The Graperide is a cycle race held annually around Blenheim, New Zealand. First run in 2005, past winners of the race include Robin Reid and Anthony Chapman. The number of participants attempting to enter the Grape Ride has increased each year - due to the logistics of controlling such a large number of riders, the number of riders in the event was capped in 2007 and 2008.

==History==
The Graperide was first run in 2005, attracting 699 entries (both individuals and teams were counted as a single entry). The majority of entrants rode a 101 km course, though riders who had survived cancer were entitled to ride a special 15 km loop instead. Individual entries were split up into age categories.

In 2006, various categories were added to the race. Firstly, the 101 km ride was split into two sections - an 'Elite' category, for those wishing to race for the winner's prizes on offer, and an 'Individual' category, for those wanting to ride the 101 km course but not wanting to race against the top competitive cyclists. A section was added for tandems, who rode the full 101 km course, and for penny-farthings, who rode the shortened 15 km course. The category for cancer sufferers remained, and a total of 1540 entries were received.

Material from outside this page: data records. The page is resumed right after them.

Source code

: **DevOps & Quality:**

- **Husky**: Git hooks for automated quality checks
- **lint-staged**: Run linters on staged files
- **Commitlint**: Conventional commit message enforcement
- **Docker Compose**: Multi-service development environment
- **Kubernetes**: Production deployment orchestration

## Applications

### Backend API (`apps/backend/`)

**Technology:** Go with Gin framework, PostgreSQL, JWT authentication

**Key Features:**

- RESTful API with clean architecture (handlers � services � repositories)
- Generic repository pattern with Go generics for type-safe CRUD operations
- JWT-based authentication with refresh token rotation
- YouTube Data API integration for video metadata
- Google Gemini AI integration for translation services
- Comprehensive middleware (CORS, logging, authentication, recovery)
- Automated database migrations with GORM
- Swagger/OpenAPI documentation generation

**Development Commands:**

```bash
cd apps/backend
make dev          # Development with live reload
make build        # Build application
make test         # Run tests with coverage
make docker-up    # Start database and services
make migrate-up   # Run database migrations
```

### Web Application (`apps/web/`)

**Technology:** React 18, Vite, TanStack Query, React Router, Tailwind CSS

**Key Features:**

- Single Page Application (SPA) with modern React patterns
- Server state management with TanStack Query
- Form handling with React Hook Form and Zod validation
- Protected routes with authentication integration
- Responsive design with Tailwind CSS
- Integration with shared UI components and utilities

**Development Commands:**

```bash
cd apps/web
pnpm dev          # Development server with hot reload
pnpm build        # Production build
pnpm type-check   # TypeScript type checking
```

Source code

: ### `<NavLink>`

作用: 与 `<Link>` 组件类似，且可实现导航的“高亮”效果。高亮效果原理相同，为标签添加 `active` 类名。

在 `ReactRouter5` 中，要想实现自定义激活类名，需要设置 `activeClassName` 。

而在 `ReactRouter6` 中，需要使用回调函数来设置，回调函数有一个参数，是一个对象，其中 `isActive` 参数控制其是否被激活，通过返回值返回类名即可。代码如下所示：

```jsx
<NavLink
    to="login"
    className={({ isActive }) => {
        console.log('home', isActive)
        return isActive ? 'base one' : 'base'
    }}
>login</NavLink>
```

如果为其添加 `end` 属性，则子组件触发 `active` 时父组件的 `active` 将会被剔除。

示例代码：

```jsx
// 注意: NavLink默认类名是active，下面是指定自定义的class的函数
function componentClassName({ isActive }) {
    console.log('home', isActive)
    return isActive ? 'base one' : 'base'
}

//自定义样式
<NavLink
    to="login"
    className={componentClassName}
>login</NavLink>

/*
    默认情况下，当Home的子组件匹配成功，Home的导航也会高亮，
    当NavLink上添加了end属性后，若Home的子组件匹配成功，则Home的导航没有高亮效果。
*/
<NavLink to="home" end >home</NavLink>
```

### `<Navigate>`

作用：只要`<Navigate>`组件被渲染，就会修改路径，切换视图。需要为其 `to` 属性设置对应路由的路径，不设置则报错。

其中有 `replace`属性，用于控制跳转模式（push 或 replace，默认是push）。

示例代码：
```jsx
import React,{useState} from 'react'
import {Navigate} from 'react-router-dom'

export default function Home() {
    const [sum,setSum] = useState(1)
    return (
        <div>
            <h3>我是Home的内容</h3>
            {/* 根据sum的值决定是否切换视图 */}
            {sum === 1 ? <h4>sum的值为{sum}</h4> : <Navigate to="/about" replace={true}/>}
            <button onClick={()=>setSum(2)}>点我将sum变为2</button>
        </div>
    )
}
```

2007 saw additional changes. The 'Elite' categories were rebranded as the 'Speed Bunnies' categories, and the distance for the male 'Speed Bunnies' was increased to 160 km. Also, a new category was introduced known as the 'Magnum'. This involved riding the 101 km course twice, for a total of 202 km. There were a total of 2,267 entries in 2007, with the total number of persons riding capped at 2500.

2008 brought some more changes for the Grape Ride. A special category was set up for survivors of cancer that wanted to ride the full 101 km course, and a new category was set up for riders who wished to ride the 15 km course on a unicycle. A 'Shop Team' category was set up, whereby teams of three representing a business were timed based on the time of their slowest rider. A section was set up for people riding 'old clangers' - bikes that were made at least 50 years ago.

Organisers have announced that 2009 will bring additional categories - an "Ultimate" category, covering 10 laps for a total distance of 1010 km, and a section for college / high school students is under consideration.

==Course==
The Graperide is based around the Forrest Estate winery. After lining up inside the winery's driveway, participants are released in groups of approximately 100 riders, based on the individual's estimated finishing time. After leaving the winery, riders head south briefly before curving left. Riders pass through Renwick and eventually come into the outskirts of Blenheim, before turning left onto Grove Road. Riders then head north, passing such towns as Grovetown and Spring Creek before reaching Picton. Riders take a left in Picton, travelling into Queen Charlotte Drive. After travelling through the undulating drive, riders pass through The Grove, eventually climbing the 3.4 km long Mahakipawa Hill before descending into Havelock. From there, riders head south until they reach the Forrest Estate winery again. Magnum riders do two laps of the course, while male 'Speed Bunnies' start at Picton, and do one part lap and one full lap.

The smaller 15 km course for cancer riders and unicyclists follows a loop around Renwick.